Green loses majority control of WPS
July 6, 2001,
West Point, GA — Approaching the final dips and turns in a roller coaster ride since taking control of WestPoint Stevens several years ago, chairman and ceo Holcombe Green Jr. is being stripped of his majority control of the major mill after a group of three banks seized more than 9.4 million shares of WestPoint stock after a Green-owned company defaulted on a $250 million loan.
And Green's position could soon get even more precarious. Two other banks in the original lending group have yet to act and are poised to pry away roughly six million more shares from Green — for a grand total of 15.5 million shares. By the time the final curtain is down, Green could have lost as much as 86 percent of his stake in the textiles giant, about 15.5 million shares of the roughly 18 million that he controls.

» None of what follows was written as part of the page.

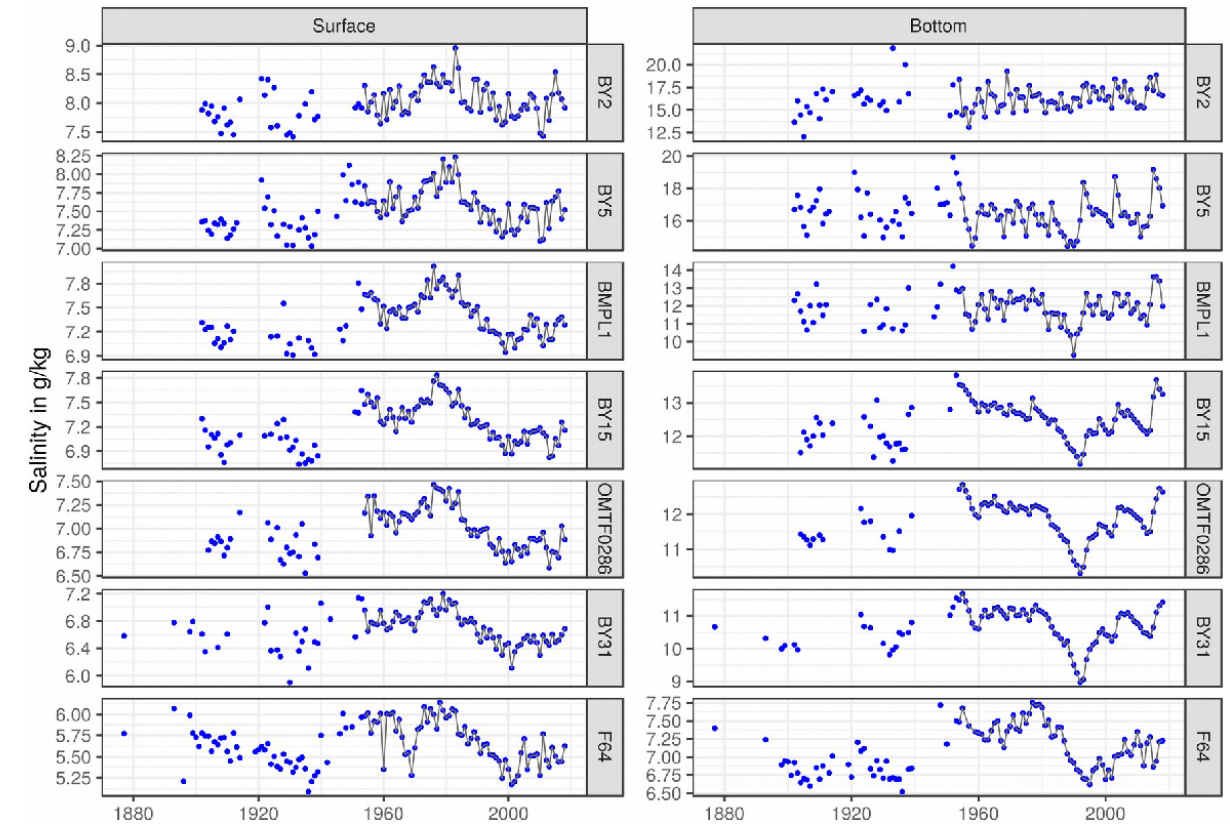
Figure 21. Annual mean values of deseasonalised daily sea surface (left column) and bottom (right column) salinity (blue dots) at seven important stations during 1877–2018. The grey lines show the period when every station has data for every year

While Green takes a major haircut as the banks seize his stock, the deal has virtually no impact on the day-to-day operations of WestPoint Stevens — the problems are his, not the company's. At some point, the banks could ask for seats on the board of directors, or Green could step down as chairman. But since Green has never functioned as a day-to-day ceo, any impact is likely to be more cosmetic than real.
Green had used the 15.5 million shares as collateral on a loan made to WPS Investors L.P., a company he controlled. WPS defaulted on the loan last September, and the banks are seizing the stock in partial settlement of the debt. At the time of the loan, WestPoint stock was worth about $16 a share. More recently, the stock trades for less than $2 a share.
The banks involved in seizing the Green stock are First Union, Bank One and Calder & Co., a party related to Bank of Nova Scotia.